Nearly a decade before his masterpiece “Guernica,” Pablo Picasso choose to represent the horror of the crucifixion with an equally powerful pictorial style.
Indeed, among the works considered as landmarks for Picasso’s evolution of Surrealism style lies the religious-themed “Crucifixion.” Picasso completed many preparatory drawings for this painting during the end of the 1920s and completed its final version in 1930. Many critics consider the emotional representation of suffering shown in this painting as an anticipation of “Guernica” in 1937.
All of the standard subjects of Crucifixion are featured in this 20- by 26-inch oil on plywood composition, but it’s not easy to decipher the jigsaw assembled by the Cubist master. Jesus appears in all of his Guernica-like suffering at the center of the picture, surrounded by nearly indistinguishable figures made of bright colors and dramatic brushstrokes. The two larger figures represent the Virgin Mary and Mary Magdalene, while the smaller disjointed bodies belong to the thieves crucified with Jesus. The much smaller human-shaped silhouettes, one positioned on the ladder and one on the left of the Cross, represent a man nailing Christ’s hands on the cross and the centurion poking Christ’s body with his lance.
The sharp contrast between Picasso’s famous shades of blue and bright oranges, yellows and gold stand as a pictorial testament of the strong emotions evoked in the artist when considering the suffering of Christ. By painting Christ in a different color than his surroundings, Picasso wanted to stress the presence of “life in death” and the miracle of transformation through suffering. The father of Cubism was known for creating disjointed subjects based more on his own perception than actual reality, but in this case some of the subjects such as the Virgin and Mary Magdalene seem to have been disjointed by their own agony.

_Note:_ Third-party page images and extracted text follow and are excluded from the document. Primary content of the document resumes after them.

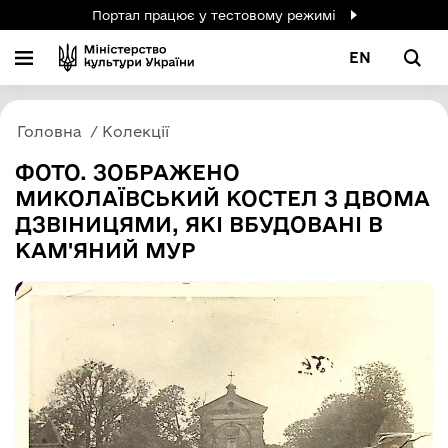
Портал працює у тестовому режимі
EN
Головна
Колекції
ФОТО. ЗОБРАЖЕНО
МИКОЛАЇВСЬКИЙ КОСТЕЛ З ДВОМА
ДЗВІНИЦЯМИ, ЯКІ ВБУДОВАНІ В
КАМ'ЯНИЙ МУР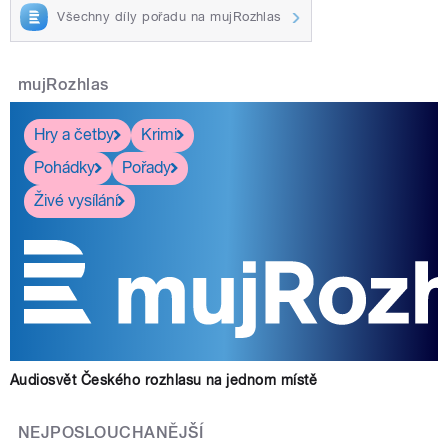
Všechny díly pořadu na mujRozhlas
mujRozhlas
Hry a četby
Krimi
Pohádky
Pořady
Živé vysílání
Audiosvět Českého rozhlasu na jednom místě
NEJPOSLOUCHANĚJŠÍ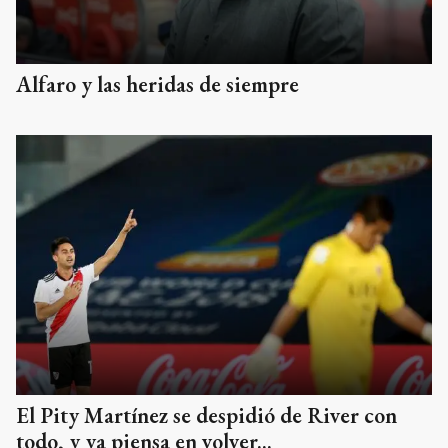
Alfaro y las heridas de siempre
El Pity Martínez se despidió de River con
todo, y ya piensa en volver...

Some 89 years after its creation, “Crucifixion” still stands as a powerful visual account of the inhumane suffering borne by Jesus during the crucifixion. Perhaps because of his emotional involvement in the piece, Picasso never sold this painting to private collectors. It has been featured in the most important exhibitions dedicated to the Spanish artists including “Picasso: Fifty Years of His Art” at the New York Museum of Modern Art in 1946. The painting is now part of the permanent collection of the Musée Picasso in Paris, France.